Ilyas-Candra Diminta Perjuangkan Kerdau dan Pulau Panjang Jadi Kecamatan

oleh -297 views
Drs. H. Ilyas Sabli, M.Si, Wakil Ketua Komisi II DPRD Kepri dan Hadi Candra, S.Sos, anggota Komisi III DPRD Kepri saat berada di pelabuhan persiapan kembali dari kegiatan reses

NATUNA – Menjadikan Desa Kerdau dan Desa Pulau Panjang kecamatan baru di Kabupaten Natuna adalah aspirasi paling menonjol disuarakan oleh masyarakat setempat kepada Drs.
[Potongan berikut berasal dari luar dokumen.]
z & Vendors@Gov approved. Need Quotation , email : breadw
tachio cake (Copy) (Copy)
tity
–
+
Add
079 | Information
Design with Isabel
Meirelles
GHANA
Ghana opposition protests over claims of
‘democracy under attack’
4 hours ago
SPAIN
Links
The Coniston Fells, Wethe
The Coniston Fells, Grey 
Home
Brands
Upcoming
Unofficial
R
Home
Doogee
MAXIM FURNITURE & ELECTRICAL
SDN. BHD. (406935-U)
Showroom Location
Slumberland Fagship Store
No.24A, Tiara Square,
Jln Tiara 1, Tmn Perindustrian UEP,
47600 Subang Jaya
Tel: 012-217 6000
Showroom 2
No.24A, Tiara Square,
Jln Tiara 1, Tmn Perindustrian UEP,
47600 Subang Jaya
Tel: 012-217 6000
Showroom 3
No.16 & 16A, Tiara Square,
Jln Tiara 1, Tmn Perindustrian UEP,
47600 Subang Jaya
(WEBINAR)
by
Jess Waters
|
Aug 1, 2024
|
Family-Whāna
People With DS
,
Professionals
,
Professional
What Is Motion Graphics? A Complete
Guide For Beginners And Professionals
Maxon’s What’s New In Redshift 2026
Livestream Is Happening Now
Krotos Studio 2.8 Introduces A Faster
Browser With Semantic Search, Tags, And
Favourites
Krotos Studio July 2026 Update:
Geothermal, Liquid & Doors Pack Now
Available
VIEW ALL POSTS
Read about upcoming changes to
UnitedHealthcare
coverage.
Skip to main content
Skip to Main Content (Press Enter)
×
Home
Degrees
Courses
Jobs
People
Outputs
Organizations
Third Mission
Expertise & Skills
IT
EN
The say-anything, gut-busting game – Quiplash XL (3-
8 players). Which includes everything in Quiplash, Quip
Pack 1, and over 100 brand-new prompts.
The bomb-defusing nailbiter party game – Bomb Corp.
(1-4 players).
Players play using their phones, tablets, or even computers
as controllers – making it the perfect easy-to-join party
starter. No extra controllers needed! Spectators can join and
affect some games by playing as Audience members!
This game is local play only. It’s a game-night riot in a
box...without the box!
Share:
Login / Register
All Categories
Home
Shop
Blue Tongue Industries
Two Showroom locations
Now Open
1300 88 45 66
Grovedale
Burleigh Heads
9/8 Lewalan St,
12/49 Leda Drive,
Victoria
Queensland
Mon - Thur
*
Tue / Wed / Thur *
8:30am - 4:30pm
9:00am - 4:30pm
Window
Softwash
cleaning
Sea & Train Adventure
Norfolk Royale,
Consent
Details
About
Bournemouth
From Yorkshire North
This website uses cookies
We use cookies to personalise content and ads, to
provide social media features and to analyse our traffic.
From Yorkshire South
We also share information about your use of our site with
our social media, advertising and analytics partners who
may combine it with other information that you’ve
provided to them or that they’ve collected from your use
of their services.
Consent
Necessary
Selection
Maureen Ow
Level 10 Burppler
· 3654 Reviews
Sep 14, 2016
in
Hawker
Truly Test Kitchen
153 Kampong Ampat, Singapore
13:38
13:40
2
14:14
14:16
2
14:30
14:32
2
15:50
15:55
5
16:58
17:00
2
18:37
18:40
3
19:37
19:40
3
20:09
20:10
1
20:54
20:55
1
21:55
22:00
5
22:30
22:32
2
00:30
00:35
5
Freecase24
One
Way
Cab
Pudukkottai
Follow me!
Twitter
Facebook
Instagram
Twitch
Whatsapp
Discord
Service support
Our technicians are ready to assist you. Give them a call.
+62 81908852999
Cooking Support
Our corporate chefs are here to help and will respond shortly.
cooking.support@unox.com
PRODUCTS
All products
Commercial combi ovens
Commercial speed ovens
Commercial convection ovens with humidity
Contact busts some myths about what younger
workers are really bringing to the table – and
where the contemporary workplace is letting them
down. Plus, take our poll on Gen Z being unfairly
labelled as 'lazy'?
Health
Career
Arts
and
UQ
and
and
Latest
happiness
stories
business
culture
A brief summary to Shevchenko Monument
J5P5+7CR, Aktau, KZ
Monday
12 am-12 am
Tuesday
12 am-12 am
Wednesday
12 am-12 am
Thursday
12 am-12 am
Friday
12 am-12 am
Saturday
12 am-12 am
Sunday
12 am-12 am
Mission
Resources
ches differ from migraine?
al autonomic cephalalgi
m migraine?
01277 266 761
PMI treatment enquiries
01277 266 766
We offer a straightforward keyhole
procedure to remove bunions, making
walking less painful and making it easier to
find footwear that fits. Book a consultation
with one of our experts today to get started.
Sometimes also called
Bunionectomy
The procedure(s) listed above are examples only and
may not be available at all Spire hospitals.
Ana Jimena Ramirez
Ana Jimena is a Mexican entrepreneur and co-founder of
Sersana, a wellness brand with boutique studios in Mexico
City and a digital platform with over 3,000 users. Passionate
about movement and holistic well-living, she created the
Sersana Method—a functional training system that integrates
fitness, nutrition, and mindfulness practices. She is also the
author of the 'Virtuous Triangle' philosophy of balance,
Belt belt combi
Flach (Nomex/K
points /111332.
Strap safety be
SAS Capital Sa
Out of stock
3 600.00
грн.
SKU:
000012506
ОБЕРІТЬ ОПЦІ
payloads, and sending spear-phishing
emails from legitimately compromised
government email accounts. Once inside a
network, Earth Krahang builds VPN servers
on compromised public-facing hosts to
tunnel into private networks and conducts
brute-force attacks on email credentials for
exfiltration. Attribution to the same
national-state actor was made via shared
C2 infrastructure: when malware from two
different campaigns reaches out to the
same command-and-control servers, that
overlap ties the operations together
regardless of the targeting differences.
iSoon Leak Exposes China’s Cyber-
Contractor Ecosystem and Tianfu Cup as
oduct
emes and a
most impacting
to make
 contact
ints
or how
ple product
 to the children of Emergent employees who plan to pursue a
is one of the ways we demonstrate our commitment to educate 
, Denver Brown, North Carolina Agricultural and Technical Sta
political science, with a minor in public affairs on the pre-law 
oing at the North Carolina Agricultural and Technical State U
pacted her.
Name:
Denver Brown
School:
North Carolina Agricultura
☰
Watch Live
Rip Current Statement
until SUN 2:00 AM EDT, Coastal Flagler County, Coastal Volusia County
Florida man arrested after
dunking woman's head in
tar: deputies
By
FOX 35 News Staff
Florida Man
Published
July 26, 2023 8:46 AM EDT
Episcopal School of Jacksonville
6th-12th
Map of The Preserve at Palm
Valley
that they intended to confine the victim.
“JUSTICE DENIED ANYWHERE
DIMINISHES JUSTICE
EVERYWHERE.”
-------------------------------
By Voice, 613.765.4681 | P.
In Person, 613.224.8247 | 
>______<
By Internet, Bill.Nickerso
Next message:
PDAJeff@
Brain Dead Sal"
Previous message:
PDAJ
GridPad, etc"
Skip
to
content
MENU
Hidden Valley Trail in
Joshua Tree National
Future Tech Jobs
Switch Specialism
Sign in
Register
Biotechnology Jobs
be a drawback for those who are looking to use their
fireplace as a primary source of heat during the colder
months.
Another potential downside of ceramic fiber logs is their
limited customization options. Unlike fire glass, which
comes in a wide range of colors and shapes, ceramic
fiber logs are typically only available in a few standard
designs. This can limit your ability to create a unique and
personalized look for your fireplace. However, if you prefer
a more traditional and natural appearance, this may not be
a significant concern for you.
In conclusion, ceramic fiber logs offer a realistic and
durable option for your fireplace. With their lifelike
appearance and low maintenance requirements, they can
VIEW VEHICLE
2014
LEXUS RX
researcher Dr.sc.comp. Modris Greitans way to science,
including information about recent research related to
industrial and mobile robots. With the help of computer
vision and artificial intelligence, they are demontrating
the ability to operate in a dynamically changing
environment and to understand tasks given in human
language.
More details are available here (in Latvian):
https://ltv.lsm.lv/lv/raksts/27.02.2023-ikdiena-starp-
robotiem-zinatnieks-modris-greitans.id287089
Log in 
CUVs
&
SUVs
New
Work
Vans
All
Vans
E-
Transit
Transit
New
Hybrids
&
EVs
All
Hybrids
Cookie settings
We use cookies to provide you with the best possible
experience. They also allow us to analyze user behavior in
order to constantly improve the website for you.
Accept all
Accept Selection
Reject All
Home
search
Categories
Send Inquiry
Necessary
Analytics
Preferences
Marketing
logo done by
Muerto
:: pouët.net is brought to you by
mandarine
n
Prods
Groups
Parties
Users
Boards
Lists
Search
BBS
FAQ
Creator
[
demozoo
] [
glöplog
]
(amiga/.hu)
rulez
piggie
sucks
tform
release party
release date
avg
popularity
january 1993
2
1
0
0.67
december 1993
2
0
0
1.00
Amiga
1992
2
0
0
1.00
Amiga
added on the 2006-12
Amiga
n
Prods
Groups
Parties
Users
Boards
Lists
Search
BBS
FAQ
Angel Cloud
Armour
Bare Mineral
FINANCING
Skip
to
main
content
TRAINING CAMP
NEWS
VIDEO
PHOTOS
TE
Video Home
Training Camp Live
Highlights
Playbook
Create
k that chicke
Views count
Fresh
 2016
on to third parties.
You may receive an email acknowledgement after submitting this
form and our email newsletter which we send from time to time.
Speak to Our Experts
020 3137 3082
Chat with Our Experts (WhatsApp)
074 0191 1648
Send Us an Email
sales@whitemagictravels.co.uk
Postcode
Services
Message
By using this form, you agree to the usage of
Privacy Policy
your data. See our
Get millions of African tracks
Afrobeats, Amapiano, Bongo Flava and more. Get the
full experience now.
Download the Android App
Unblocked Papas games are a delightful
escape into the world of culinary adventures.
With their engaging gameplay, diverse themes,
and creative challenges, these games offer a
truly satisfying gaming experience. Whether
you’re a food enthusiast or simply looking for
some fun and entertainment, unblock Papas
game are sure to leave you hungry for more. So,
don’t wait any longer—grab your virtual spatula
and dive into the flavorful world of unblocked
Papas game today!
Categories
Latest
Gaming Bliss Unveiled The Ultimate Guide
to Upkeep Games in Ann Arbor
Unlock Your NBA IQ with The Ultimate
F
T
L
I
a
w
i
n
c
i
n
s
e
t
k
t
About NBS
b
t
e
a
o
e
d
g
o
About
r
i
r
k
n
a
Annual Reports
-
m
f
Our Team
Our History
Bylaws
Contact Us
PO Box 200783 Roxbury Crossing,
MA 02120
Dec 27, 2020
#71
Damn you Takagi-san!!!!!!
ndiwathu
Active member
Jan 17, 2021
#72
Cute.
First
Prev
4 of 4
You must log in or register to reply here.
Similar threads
H. Ilyas Sabli, M.Si selaku Wakil Ketua II DPRD Provinsi Kepri dan Hadi Candra, S.Sos, anggota Komisi III DPRD Provinsi Kepri saat melakukan reses.

Menurut H. Ilyas Sabli, masyarakat Desa Kerdau dan Pulau Panjang, memiliki keinginan tinggi untuk dapat memekarkan daerahnya menjadi kecamatan baru. Terkait keinginan itu, masyarakat di dua desa tersebut juga sempat mengungkapkan janji politik Bupati Natuna sebelumnya.

“Ada beberapa daerah khususnya Desa Pulau Panjang dan Kerdau, permintaannya dijadikan kecamatan. Sesuai dengan janji bupati dulu, dan mereka memang sudah mempersiapkan proposal dan panitia pembentukannya, bahkan sudah ke DPRD, hanya saja belum terealisasi,” sebut Ilyas mejawab koranperbatasan.com dikediamannya, Selasa, 14 September 2021.

Dalam kegiatan reses masa sidang kedua tahun 2021 di Dapil Kepri 7 yang berlangsung sejak Sabtu, 4 September 2021 di Kabupaten Natuna tersebut, Ilyas Sabli menyoroti dua hal penting yang menjadi pertimbangan untuk dapat memperjuangkan aspirasai masyarakat Desa Kerdau dan Pulau Panjang.

Drs. H. Ilyas Sabli, M.Si, Wakil Ketua II DPRD Provinsi Kepri dan Hadi Candra, S.Sos, anggota Komisi III DPRD Provinsi Kepri saat melakukan kegiatan Reses Masa Sidang Kedua Tahun 2021 di Dapil Kepri 7.

Pertama katanya, pertimbangan politis dan kedua pertimbangan administratif. Secara administratif kata Ilyas, memang belum memenuhi, tetapi secara strategis politis dua desa itu, sudah sangat memungkinkan untuk dapat menjadi kecamatan baru, karena rentang kendali menuju kecamatan dan kabupaten sangat jauh.

“Sempat saya tanya jumlah penduduk, di Kerdau hanya 80 KK, dan Pulau Panjang 130 KK. Dua desa ini minta dijadikan kecamatan, karena letaknya dengan kecamatan sangat jauh, keduanya juga terluar dan terpencil. Kreteria ini masuk, kalau memang pemerintah pusat menyetujuinya. Sebab final pemekaran bukan di provinsi, harus kementerian dalam negeri,” ungkapnya.

Ilyas menyebut akan menyampaikan usulan masyarakat Desa Kerdau dan Pulau Panjang yang telah diterimanya bersama Hadi Candra kepada Gubernur Provinsi Kepri, H. Ansar Ahmad dan pihak-pihak terkait lainnya, untuk diperjuangkan sampai ke pemerintah pusat.



“Biar pusat memutuskan ini, memang dari segi administrasi tidak penuh, hanya sekitar 200 KK. Katakanlah 1 KK kita pertimbangkan minimal 3 orang, (ayah, ibu dan anak) jika dikalikan 2 baru sekitar 600. Tetapi Seluan bisa, satu pulau dua desa, kenapa Kerdau dan Pulau Panjang tidak? ini terpisah dan berjauhan, bukan satu pulau,” pungkasnya. (KP).